The retirement San Onofire, run by an Edison International (NYSE:EIX) subsidiary and CR3, operated by a Duke Energy (NYSE:DUK) unit both followed outages that were both protracted and unplanned.
But “who would have thought that a well-run, mature plant wouldn’t be economic?” write Steve Rus and Mike Wadley, in a recent Black & Veatch publication. Rus is executive director of nuclear while Wadley is nuclear business development director for B&V’s energy practice.
“It shows that economics trumps well-run,” the analysts said.

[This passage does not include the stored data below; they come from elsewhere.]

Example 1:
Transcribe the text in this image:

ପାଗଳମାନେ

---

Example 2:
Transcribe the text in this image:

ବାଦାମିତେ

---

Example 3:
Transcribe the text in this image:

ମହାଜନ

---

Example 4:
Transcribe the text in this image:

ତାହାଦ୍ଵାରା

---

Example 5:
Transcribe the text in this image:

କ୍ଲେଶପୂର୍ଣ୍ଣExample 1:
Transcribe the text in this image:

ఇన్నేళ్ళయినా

“The U.S. has a bifurcated electricity market – merchant and regulated,” the B&V officials said. Nuclear units take years to build and require a massive capital commitment. “Building one requires a great deal of certainty over time, not achievable in the current merchant market, according to Rus and Wadley.
About 40% of the nuclear fleet are merchant plants, mostly concentrated in Illinois, Ohio, Pennsylvania, New York and New England. “Some of those plants in that mix are also feeling market pressures,” the B&V officials said.

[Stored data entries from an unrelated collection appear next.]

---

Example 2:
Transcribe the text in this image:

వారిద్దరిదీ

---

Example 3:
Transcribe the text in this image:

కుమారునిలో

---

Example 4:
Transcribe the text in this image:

The Black & Veatch officials noted that electricity prices are down because of cheap natural gas. They also note that the five nuclear units now under construction domestically are all in regulated markets.
Two are being developed by Southern (NYSE:SO) in Georgia, two by SCANA (NYSE:SCG) in South Carolina, and the partially finished Watts Bar 2 plant is being brought out of mothballs by Tennessee Valley Authority (TVA) in Tennessee.